TEGUCIGALPA, HONDURAS.- Convivir entre la violencia y el miedo no es comida de trompudos, más cuando la calle te daña al extremo que ni el tiempo ni los medicamentos son capaces de sanarte la cabeza; llevo diecisiete meses zozobrando en el infierno existencialista, y a pesar de que las ganas de respirar me abandonan, me esfuerzo como nadie para regresarme la capacidad de ver colores... Lo peor es que al levantar la mirada, la vida a mi alrededor sigue estando tan muerta como lo está Samuel.
Hay territorios en donde, al parecer, las maras y las fuerzas estatales han acordado vivir en tregua; zonas grises que motean el mapa del Distrito Central en las que la vida vale un carajo. Aquí, las costumbres son tu escudo y el rosario tu chaleco antibalas. La única autoridad que se respeta es la de los cabecillas que se encargan de la parafernalia delictiva.
Aunque la vida para muchos es así de hostil, cohabitar con el peligro no nos paraliza. Aprendemos casi desde que nos amamantan cuáles son los síes, los noes y las consecuencias de estos últimos. Vivimos en un estado de alerta constante y sabemos cuán difícil es certificar que con cada salida habrá un regreso garantizado. Tal vez por eso se afirma que en la pobreza se sabe querer.
Mi amigo, El Macizo, decía que los problemas no le llegaban a uno siempre y cuando no se anda loqueando en la grieta del alacrán.
“Macizo —le pregunté cuando regresábamos en el colectivo al salir de la jornada nocturna de estudios— ¿Qué sucede cuando evitás los malos pasos, pero el alacrán te ataca por haberte cruzado en su camino?”. “Mirá, chavalo —respondió con determinación—, de los ojos para adelante me cuido yo y de la nuca para atrás se encarga Dios, allá cada quien”. El taxista nos vio por el retrovisor y asintió.
Antes de despedirnos, le recordé que mañana se jugaría la final de la copa burocrática. “Dale, perro, ponete buzo y avisale al resto. Yo llevo las pachas y ustedes el quanty”. Chocamos los puños y ambos seguimos nuestros caminos. Al llegar a la casa, telefoneé al Sarco, el Chino, el Chele, el Culiche y a Patas Locas. Todos confirmaron, incluyendo Samuel.
“Nadie te invitó a vos, loco” —le dije mientras me comía un rambután. Mamá intervino en su defensa y me amenazó diciendo que de la casa no salía si no lo llevaba conmigo. Por más que insistí en que era una actividad entre aleros, las instrucciones ya estaban dadas. Me fui a mi cuarto, encrespado como un gato. Samuel, en cambio, saboreaba los beneficios de ser el consentido de nuestro hogar.
El evento comenzó a la hora prevista. Nosotros llegamos temprano para acomodarnos en los asientos de siempre y beber con calma las pachas de agua loca que llevábamos escondidas en los calcetines. Desde el silbato inicial hasta el final, la fiebre futbolística redujo a cenizas el libre albedrío de la multitud. Por alrededor de dos horas, nada importaba tanto como el resultado del partido.

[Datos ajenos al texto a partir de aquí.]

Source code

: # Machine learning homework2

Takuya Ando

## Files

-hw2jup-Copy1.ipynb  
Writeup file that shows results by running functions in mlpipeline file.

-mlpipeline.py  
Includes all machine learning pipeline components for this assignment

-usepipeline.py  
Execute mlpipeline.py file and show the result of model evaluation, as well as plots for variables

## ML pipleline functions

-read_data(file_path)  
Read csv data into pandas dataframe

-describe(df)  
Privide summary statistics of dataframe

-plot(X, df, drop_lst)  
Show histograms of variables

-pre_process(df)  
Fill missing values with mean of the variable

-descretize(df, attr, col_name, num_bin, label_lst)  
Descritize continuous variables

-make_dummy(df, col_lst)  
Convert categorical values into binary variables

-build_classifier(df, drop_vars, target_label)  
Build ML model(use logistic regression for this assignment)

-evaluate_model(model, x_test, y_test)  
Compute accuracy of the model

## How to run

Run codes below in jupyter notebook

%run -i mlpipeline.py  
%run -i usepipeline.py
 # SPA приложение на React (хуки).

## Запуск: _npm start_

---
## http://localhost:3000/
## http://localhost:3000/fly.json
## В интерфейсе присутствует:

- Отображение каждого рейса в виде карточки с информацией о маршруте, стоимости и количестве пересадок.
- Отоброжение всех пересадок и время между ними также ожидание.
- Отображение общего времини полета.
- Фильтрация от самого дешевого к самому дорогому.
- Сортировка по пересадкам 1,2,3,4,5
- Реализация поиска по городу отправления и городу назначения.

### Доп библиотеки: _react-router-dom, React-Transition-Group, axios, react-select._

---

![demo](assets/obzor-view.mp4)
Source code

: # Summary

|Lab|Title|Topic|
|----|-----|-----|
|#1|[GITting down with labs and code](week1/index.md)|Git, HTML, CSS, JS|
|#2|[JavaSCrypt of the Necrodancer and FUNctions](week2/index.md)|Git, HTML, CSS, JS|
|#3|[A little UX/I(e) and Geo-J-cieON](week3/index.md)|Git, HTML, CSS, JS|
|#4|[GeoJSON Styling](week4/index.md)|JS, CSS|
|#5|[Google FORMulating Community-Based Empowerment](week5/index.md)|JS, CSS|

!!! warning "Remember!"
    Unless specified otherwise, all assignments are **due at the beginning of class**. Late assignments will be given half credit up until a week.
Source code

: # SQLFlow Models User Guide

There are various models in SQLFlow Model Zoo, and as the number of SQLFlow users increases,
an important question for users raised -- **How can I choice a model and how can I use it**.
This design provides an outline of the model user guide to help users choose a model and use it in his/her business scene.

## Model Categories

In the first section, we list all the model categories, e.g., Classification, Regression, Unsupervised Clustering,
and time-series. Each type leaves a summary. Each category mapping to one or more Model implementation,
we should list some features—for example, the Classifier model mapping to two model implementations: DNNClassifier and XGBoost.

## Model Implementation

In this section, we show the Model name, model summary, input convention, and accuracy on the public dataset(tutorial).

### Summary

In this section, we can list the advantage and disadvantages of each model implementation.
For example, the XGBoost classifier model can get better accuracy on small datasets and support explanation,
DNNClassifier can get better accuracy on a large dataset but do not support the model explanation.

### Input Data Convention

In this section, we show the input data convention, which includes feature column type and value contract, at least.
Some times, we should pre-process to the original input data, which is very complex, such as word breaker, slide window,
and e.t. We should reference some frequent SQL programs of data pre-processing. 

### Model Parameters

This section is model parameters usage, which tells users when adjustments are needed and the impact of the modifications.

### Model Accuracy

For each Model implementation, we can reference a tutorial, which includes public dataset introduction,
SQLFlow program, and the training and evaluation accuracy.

Cuando salimos, las palabras de júbilo y las lamentaciones que se escuchaban a destiempo se interrumpieron por el comienzo de un tiroteo. La confusión era tal que la división del grupo fue inevitable. Cada quien corrió para salvarse a su manera. Me escondí en un callejón en tanto cesara el estruendo de los disparos, pero caí en la cuenta de que Samuel ya no estaba a mi lado.
Corrí a buscarlo, mientras gritaba desesperadamente su nombre. Choqué con varias personas hasta que encontré el cuerpo sin vida de mi hermanito, tirado sobre el pavimento. Flotaba sobre un charco de la misma sangre que se fugaba por las perforaciones que las balas perdidas crearon en su inocente cuerpo. El corazón y las piernas me fallaron. Jamás había experimentado tanto dolor.
La comunidad nos pidió el calzado de Samuel para tener un gesto de solidaridad con mi familia. Alguien los entrelazó por los cordones y los lanzó a los cables que conectan los postes de luz que se encuentran sobre el área donde lo mataron. Arreglos florales, candelas y fotografías decoraron el pavimento hasta que la lluvia y el viento se deshicieron de todo, pero sus tenis siguen allí.
Con el tiempo, descubrí quién fue su homicida. Me di cuenta que entrelazaba zapatos y los colgaba en diferentes partes de Tegucigalpa para aterrar a los habitantes de esas zonas. El hijo de puta los utilizaba como su firma personal.
Logré dar con su nombre, le pagué al Macizo, y a los días, su cadáver estaba de portada en los diarios nacionales bajo el título: “En la aspereza de los barrios capitalinos, la justicia y la venganza son hermanas de una misma madre”.